A worker helps monitor water pumping pressure and temperature, at the site of a natural gas hydraulic fracturing and extraction operation in western Colorado.

A worker helps monitor water pumping pressure and temperature, at the site of a natural gas hydraulic fracturing and extraction operation in western Colorado. Brennan Linsley/AP

Analysis: Could Fracking Close the Budget Deficit?

A carbon levy could forestall other more painful choices.

You can measure the success of a disruptive new market by how freaked out existing market participants are. And oil producers around the globe are plenty freaked by the U.S. oil boom.

The surprising shift in fortunes has major implications. The boom could help to boost the economic recovery and wean the U.S. off of its reliance on foreign sources of energy, potentially disentangling it from conflicts and support roles abroad. But there's another potential upside: if harnessed well, the oil boom could be used to help solve the nation's fiscal problems.

Increasing the oil-consumption tax could help tame the nation's growing deficits. So could implementing a new carbon tax. There are downsides, of course: The taxes would hit the nation's poorest citizens hardest and be, um, tough to pass politically. But the burden on the poor can be offset and, given the current options, once off-limits proposals could find their way into negotiations. In the end, a new carbon tax and hiking oil taxes could help to reduce emissions, oil consumption, the price of oil and, of course, deficits.

On its own, an increase in oil-consumption taxes is politically unpalatable, but it could be a viable option if its an alternative to deep income tax hikes or cuts to beloved programs, two researchers with the Council on Foreign Relations argued in a February study. The duo used the 2011 Simpson-Bowles deficit-reduction package as a starting point, adding oil taxes and analyzing changes to that plan's corporate tax, income tax, and government spending levels. In many configurations, an oil-tax hike made the deficit-reduction packages that much more effective, they found.

"[O]il taxes can bring, through the end of this decade, stronger economic growth, lower unemployment and reduced oil consumption -- even while raising more money," Michael Levi and Daniel Ahn wrote in an accompanying op-ed at the time.

The impact on the economy could be broad, they found. After accounting for effects on the tax base and on world oil prices, one such package boosted economic output by more than 0.8 percent through 2020 with unemployment dropping more than 0.2 percent. (That package adds an oil tax hike and maintains the levels of income and corporate tax hikes in the Simpson-Bowles plan, all while halving the level of spending cuts in the plan.)

There are other consequences of raising oil taxes, some good, some bad. A tax hike would lower oil consumption, which would also reduce world prices, they suggest. It would also disproportionately affect the poor. But that impact could be partially offset by a tax rebate, they argue.

Levi and Ahn are the first to caution that any economic-forecasting model could turn out to be way off. But, they conclude in the op-ed, "if lawmakers decide to go ahead with further deficit reduction, they would be remiss not to take a hard look at higher oil taxes as part of the deal."

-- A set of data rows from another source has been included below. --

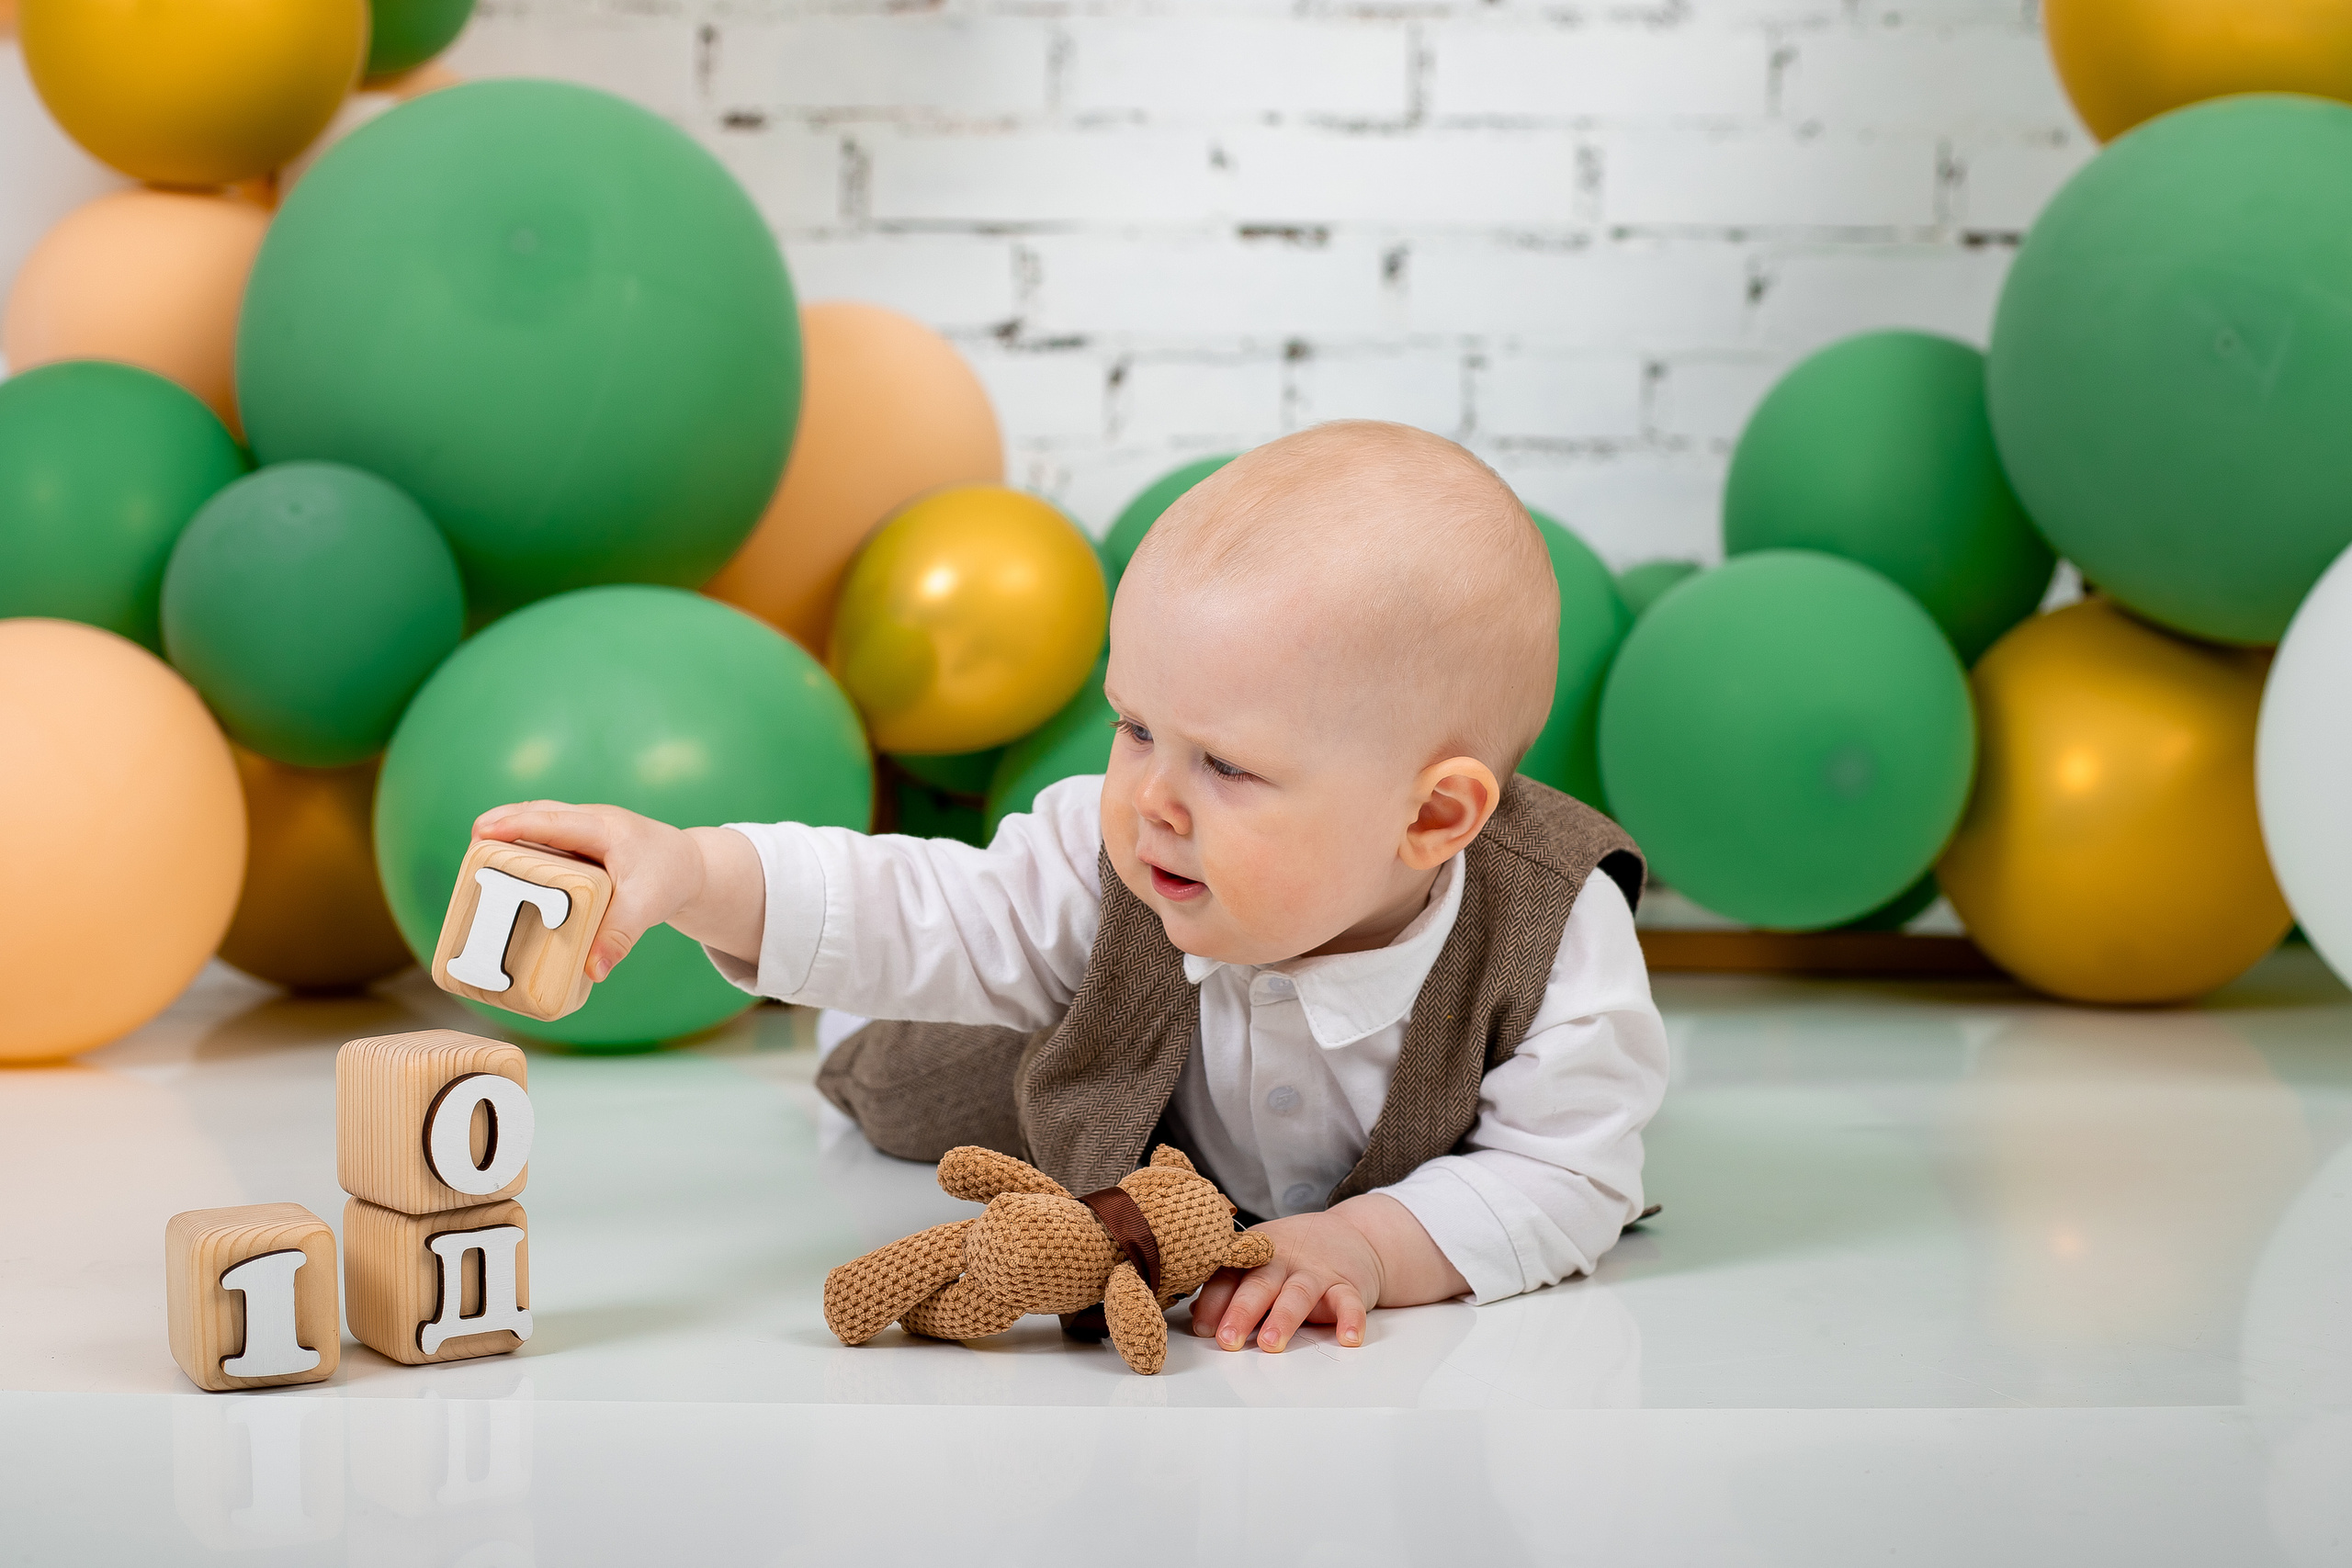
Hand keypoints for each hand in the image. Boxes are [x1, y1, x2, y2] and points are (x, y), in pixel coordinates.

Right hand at [471, 801, 765, 979]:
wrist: (687, 867)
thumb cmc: (666, 879)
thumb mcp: (648, 908)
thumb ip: (619, 937)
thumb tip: (593, 972)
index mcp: (605, 829)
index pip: (555, 821)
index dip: (518, 824)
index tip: (483, 831)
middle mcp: (591, 821)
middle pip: (539, 812)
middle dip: (503, 822)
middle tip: (472, 843)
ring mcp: (584, 828)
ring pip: (539, 821)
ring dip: (508, 832)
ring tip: (476, 858)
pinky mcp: (579, 842)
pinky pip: (544, 836)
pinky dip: (521, 844)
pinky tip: (501, 868)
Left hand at [1187, 1194, 1468, 1353]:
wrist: (1354, 1234)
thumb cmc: (1294, 1255)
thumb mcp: (1258, 1261)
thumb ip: (1229, 1286)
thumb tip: (1196, 1317)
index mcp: (1254, 1255)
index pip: (1228, 1276)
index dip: (1213, 1301)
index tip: (1201, 1329)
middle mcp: (1283, 1261)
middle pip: (1259, 1284)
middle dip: (1242, 1311)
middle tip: (1227, 1340)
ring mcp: (1316, 1272)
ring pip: (1298, 1293)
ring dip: (1284, 1318)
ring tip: (1271, 1343)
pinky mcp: (1348, 1284)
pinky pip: (1349, 1302)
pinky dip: (1350, 1319)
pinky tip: (1347, 1339)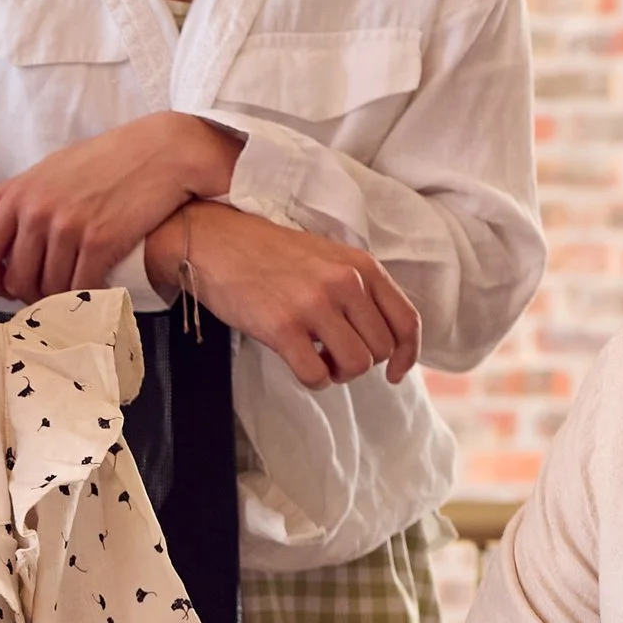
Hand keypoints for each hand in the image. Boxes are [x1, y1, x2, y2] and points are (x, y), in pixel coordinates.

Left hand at [0, 114, 242, 302]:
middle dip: (23, 294)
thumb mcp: (45, 170)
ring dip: (55, 298)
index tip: (5, 286)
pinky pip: (79, 287)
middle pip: (13, 278)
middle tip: (41, 295)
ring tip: (68, 293)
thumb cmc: (102, 160)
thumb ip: (0, 197)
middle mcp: (38, 212)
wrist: (159, 152)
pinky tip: (92, 292)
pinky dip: (84, 296)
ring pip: (47, 287)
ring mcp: (68, 228)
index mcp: (19, 194)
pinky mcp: (100, 242)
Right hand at [147, 202, 421, 389]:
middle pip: (381, 350)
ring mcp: (314, 304)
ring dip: (338, 373)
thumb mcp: (326, 257)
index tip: (395, 374)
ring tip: (318, 360)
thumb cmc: (268, 254)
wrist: (214, 241)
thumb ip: (357, 287)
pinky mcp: (282, 326)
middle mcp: (344, 283)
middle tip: (334, 356)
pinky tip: (299, 364)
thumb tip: (379, 335)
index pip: (406, 321)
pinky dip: (313, 380)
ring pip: (355, 365)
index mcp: (360, 265)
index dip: (408, 356)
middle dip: (360, 362)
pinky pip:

Some have suggested a carbon tax could serve a similar purpose. At first glance, the consequences are stark: costs for businesses would rise, pushing up prices for carbon-intensive goods and services. High prices, in turn, would devalue purchasing power, discouraging workers and decreasing the labor supply. Investment would fall and output would follow. And the impact would be uneven and disproportionately hit the poor, the nonpartisan Congressional Budget Office reported last week.

But that's only one half of the picture. There are ways to offset the downsides, depending on how the new revenue is used. Applying that new cash to deficit reduction, for example, or offsetting cuts to marginal tax rates could offset the impact, CBO found. And the new revenues could even be used to ease the burden the tax would ultimately create for the poorest Americans. It would take less than 30 percent of the carbon-tax revenue to offset the cost to the lowest two-fifths of income earners, according to one study. And then there are the costs, though difficult to estimate, of doing nothing.

Given conflicting study results and its limited scope, the CBO report didn't come to a definitive conclusion on the ultimate impact a carbon tax would have on the economy, but other studies have suggested it could be a universal positive. Regardless of how the new revenue is used, the economy would be better off with a carbon tax than by simply maintaining the high tax rates needed to maintain the federal revenue stream, two MIT researchers found in an August report.

"We find that any of several different options for using the carbon tax revenue would generate a win-win-win solution," they found. "Given that all other options for dealing with the Federal deficit require difficult tradeoffs, it would seem hard to pass up one that offers so many advantages."

The findings of the recent studies on energy taxes may not be conclusive, but they offer potentially viable alternatives to painful cuts or tax hikes elsewhere.